## YOUR TASK
Leaving out the pictures, return word for word the stretch of entries below from the line holding "test_only: 15329 -> 7100" through the line holding "Adidas, 9/22: none -> 10".

Segment Start: SUPPLIED MATERIAL

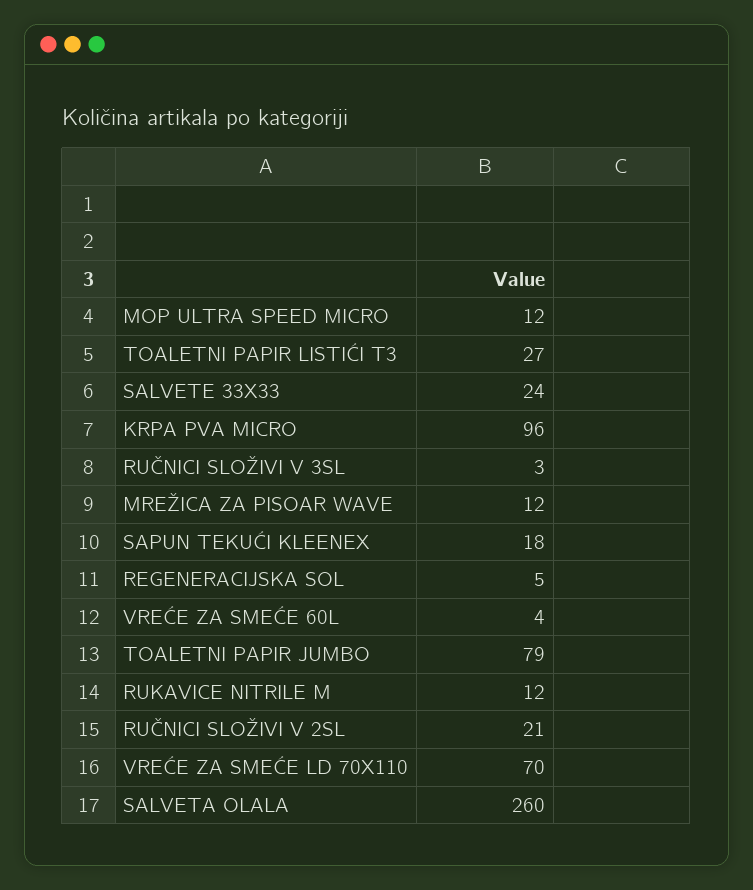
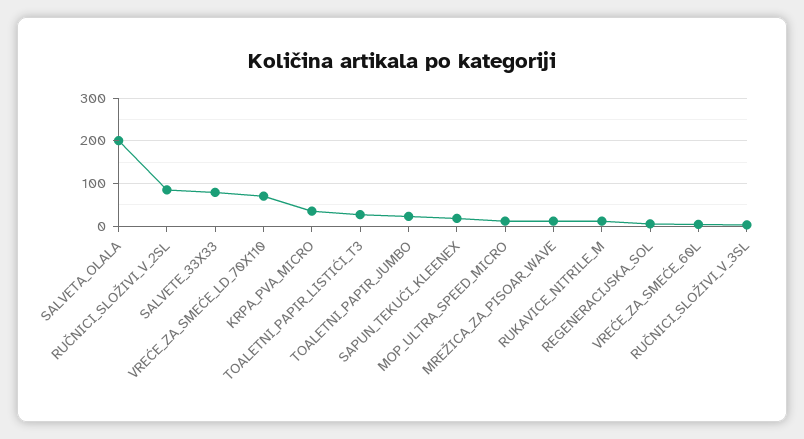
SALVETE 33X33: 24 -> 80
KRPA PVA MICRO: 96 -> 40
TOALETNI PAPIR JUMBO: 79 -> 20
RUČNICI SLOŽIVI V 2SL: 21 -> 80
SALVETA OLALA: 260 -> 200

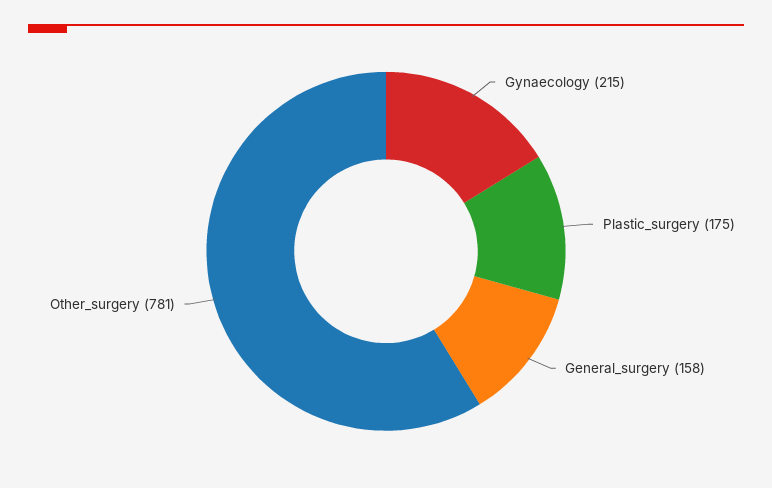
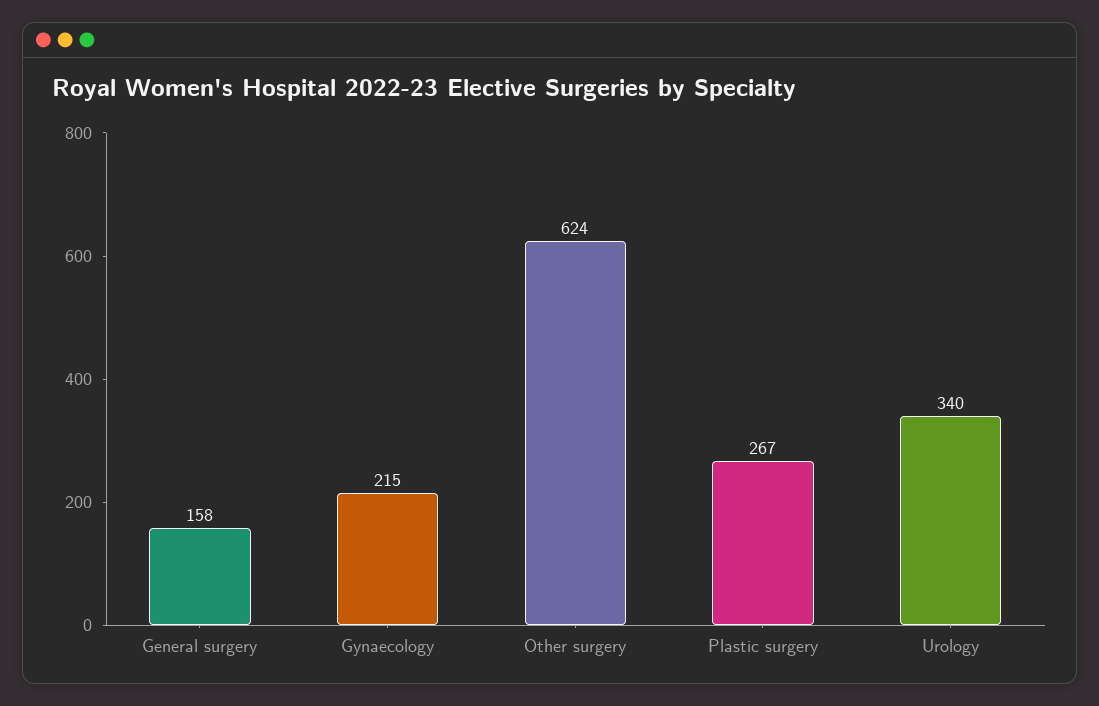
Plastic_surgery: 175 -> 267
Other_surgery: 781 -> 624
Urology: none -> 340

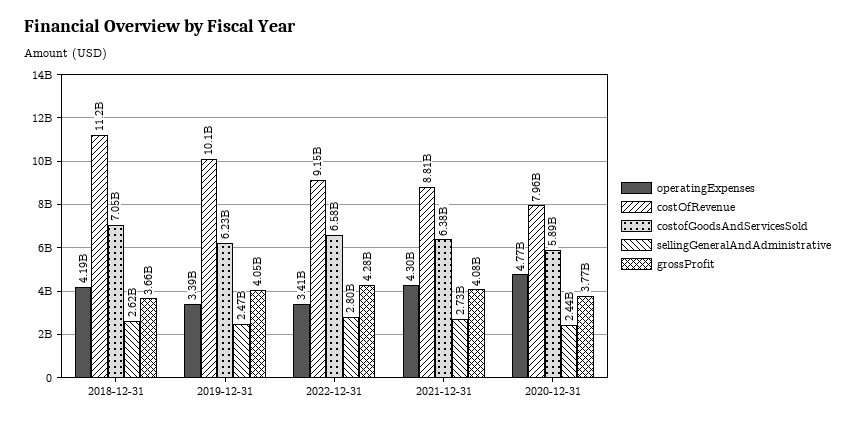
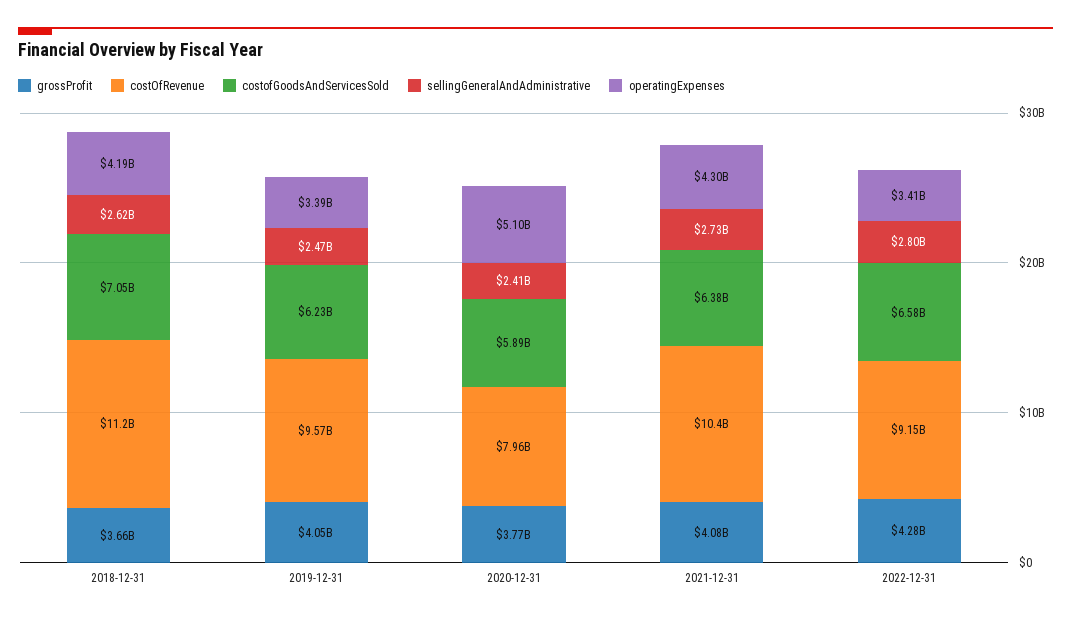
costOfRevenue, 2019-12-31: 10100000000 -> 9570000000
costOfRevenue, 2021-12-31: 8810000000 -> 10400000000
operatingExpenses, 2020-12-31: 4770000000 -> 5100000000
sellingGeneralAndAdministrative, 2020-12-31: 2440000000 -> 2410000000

Segment End: SUPPLIED MATERIAL
Segment Start: SUPPLIED MATERIAL

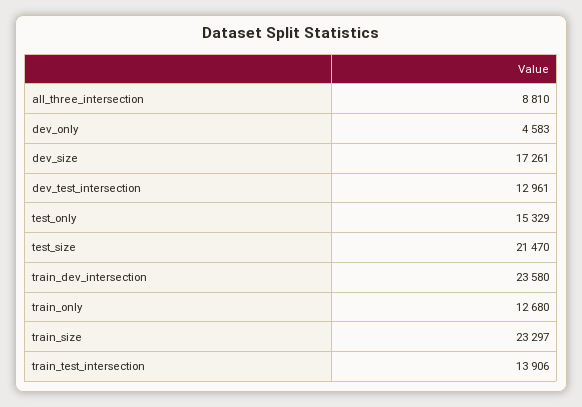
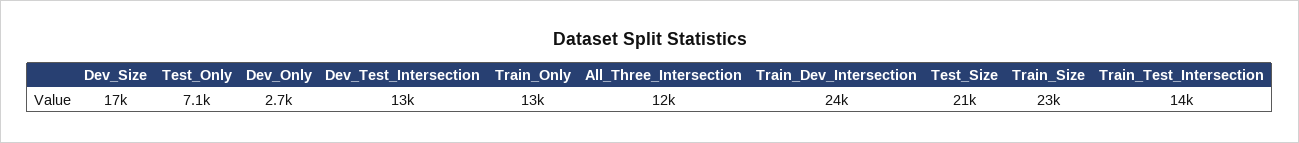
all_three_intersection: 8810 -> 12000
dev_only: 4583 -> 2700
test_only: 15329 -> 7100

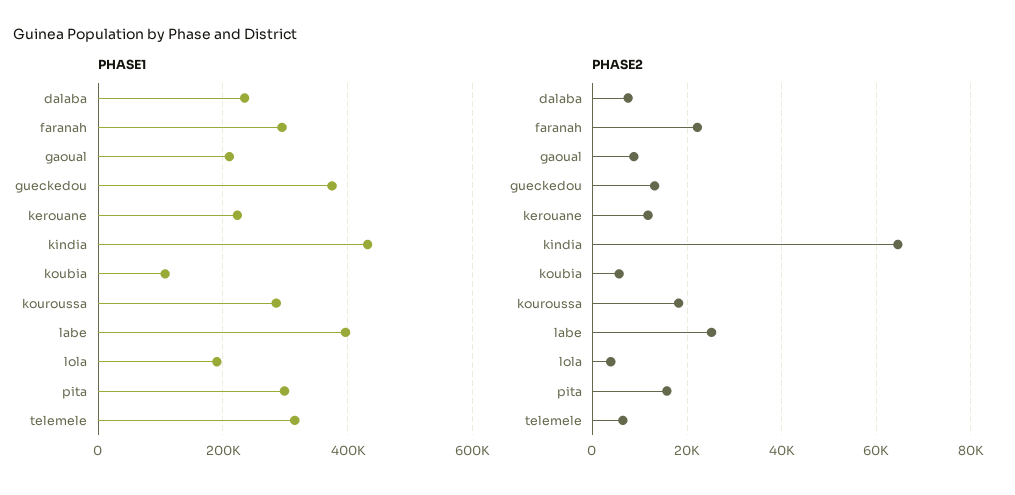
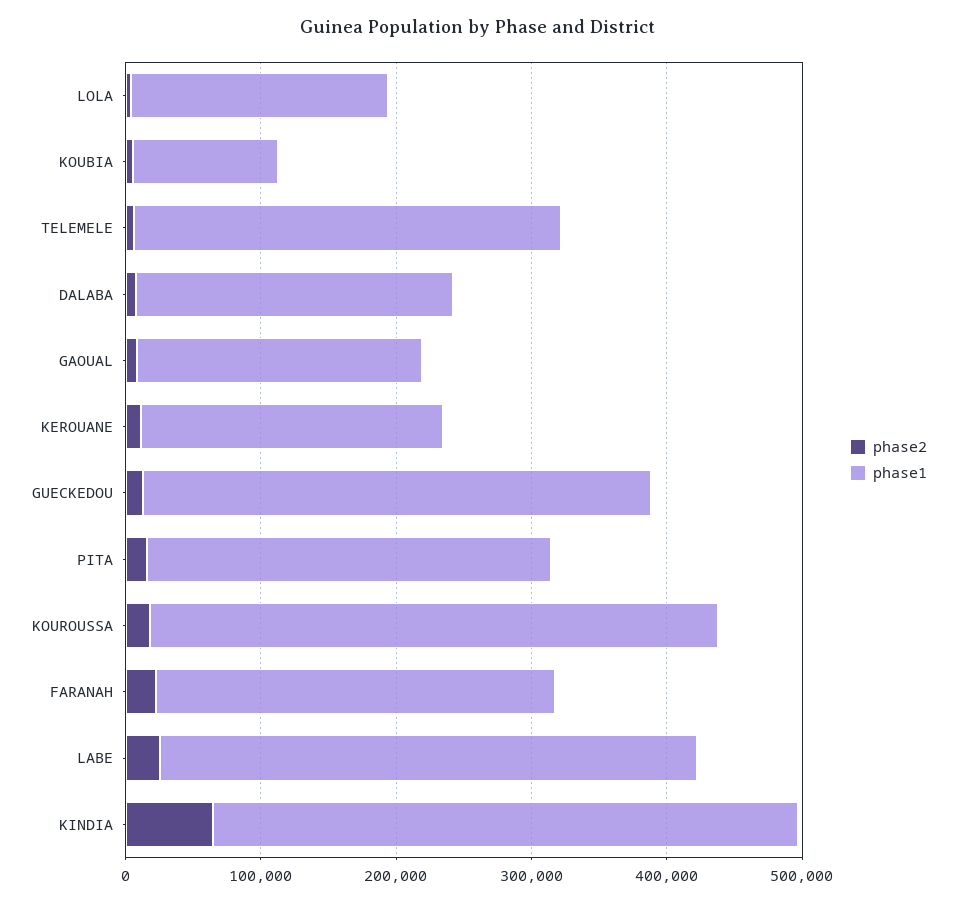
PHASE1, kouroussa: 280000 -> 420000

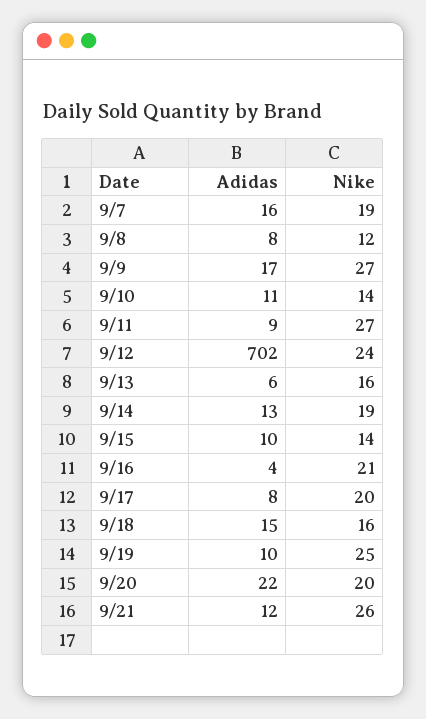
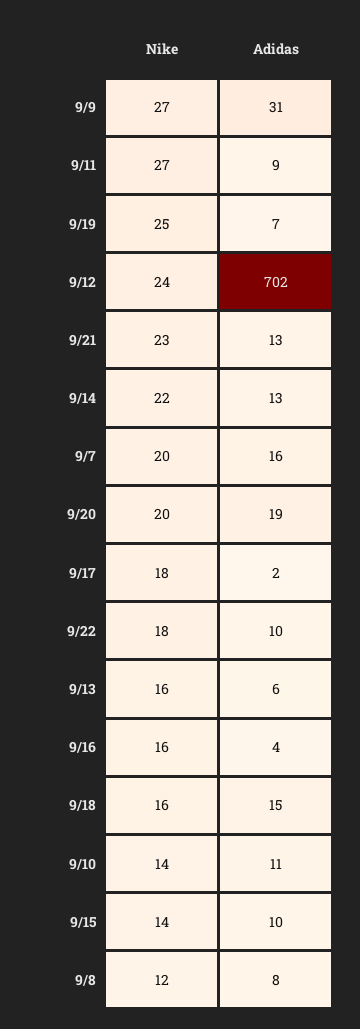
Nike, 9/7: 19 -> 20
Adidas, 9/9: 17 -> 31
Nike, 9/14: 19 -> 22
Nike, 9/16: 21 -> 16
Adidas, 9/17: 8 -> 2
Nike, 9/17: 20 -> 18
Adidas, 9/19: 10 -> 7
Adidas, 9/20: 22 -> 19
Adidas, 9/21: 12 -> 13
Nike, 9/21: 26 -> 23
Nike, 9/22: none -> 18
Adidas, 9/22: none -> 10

Segment End: SUPPLIED MATERIAL

## ANSWER BOX
test_only: 15329 -> 7100

PHASE1, kouroussa: 280000 -> 420000

Nike, 9/7: 19 -> 20
Adidas, 9/9: 17 -> 31
Nike, 9/14: 19 -> 22
Nike, 9/16: 21 -> 16
Adidas, 9/17: 8 -> 2
Nike, 9/17: 20 -> 18
Adidas, 9/19: 10 -> 7
Adidas, 9/20: 22 -> 19
Adidas, 9/21: 12 -> 13
Nike, 9/21: 26 -> 23
Nike, 9/22: none -> 18
Adidas, 9/22: none -> 10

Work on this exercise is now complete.